(By "computer graphics", I mean the Real Stuff: Color and three-dimensional.)
There are a bazillion mediocre books on this that all look about the same. The standard text on the field is still:
Fundamentals of Interactive Computer Graphics, Second Edition, by Foley, Van Dam, Feiner and Hughes. Addison-Wesley 1987, ISBN 201-12110-7.
(When I took the course, the text was Newman and Sproull; My copy of the above is actually the first edition. There may be a third edition of it out by now.)
Photo-realistic computer graphics is a separate subfield these days: The datastructures and techniques are almost completely different from those used in interactive computer graphics.
This doesn't mean that photo-realistic computer graphics is
harder than interactive computer graphics: A basic
ray-tracer that produces spectacular looking images is
actually amazingly easy to write. It is more work to
support a wide range of geometry types, and much
more
work to try and produce images as quickly as practical.
I recommend:
An Introduction To Ray Tracing, edited by Andrew S Glassner. Academic Press 1989, ISBN 0-12-286160-4.

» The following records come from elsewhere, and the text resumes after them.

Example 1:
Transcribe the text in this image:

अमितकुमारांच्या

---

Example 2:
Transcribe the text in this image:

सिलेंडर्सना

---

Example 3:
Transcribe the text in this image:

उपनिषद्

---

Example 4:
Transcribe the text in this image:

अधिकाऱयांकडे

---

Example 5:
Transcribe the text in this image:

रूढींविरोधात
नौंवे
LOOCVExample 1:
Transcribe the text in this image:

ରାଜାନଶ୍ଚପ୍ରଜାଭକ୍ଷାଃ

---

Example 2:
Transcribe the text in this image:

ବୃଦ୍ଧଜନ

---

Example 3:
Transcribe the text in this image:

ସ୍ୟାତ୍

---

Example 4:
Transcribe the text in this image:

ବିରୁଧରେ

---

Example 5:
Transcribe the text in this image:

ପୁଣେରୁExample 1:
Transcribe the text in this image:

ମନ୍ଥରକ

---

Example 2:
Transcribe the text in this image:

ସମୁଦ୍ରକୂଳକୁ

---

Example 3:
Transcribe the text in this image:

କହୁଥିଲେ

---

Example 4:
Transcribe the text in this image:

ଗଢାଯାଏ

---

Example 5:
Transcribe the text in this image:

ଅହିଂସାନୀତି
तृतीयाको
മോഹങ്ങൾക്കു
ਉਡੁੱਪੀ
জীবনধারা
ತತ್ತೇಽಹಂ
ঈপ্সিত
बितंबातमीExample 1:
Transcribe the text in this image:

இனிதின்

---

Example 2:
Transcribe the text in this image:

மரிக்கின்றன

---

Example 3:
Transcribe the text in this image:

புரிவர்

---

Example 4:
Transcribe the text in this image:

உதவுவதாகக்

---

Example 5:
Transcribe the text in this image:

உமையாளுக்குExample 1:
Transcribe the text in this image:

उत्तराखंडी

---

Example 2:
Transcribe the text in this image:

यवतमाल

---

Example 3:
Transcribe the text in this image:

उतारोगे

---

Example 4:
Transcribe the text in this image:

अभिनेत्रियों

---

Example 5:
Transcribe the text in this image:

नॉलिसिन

Andy just happens to be one of the folks who coordinate the annual American computer graphics shindig (SIGGRAPH): He knows and loves the topic, and has put together a good practical introduction to the subject.
I have a long shelf full of more specialized books on splines, image processing and such, but there doesn't seem much point in reviewing them here: By the time you need them, you'll know what you want and where to find it. But this demands mention:
Graphics Gems, edited by Andrew S Glassner. Academic Press 1990, ISBN 0-12-286165-5
This book was intended to make available lots of little tricks of the trade in one handy volume. The first intention worked pretty well, the latter ambition has been a miserable flop: The series is now up to four volumes and going strong:
Graphics Gems II, edited by James Arvo. Academic Press 1991, ISBN 0-12-064480-0.
Graphics Gems III, edited by David Kirk. Academic Press 1992, ISBN 0-12-409670-0.
Graphics Gems IV, edited by Paul Heckbert. Academic Press 1994, ISBN 0-12-336155-9.
The bad news is that, as a collection of contributions from dozens of authors, the quality is rather uneven, ranging from great to perhaps somewhat dubious.
The good news is that all the code has been placed in the public domain and made available via the internet, complete with improvements and bugfixes: Ftp (or whatever) to princeton.edu and look in pub/Graphics/GraphicsGems.
(Incidentally, I learned the above by consulting the comp.graphics Frequently Asked Questions posting on rtfm.mit.edu, a resource you should not neglect.)
Here's one more reference just to avoid being thought non-trendy grin:
The Science of Fractal Images, edited by Peitgen and Saupe: Springer-Verlag 1988, ISBN 3-540-96608-0.
A nice practical manual to making those cool fractal images, complete with Pascal code snippets for the central algorithms. Fractals are still treated as a niche sort of thing in computer graphics, but I expect to see them becoming steadily more mainstream over time.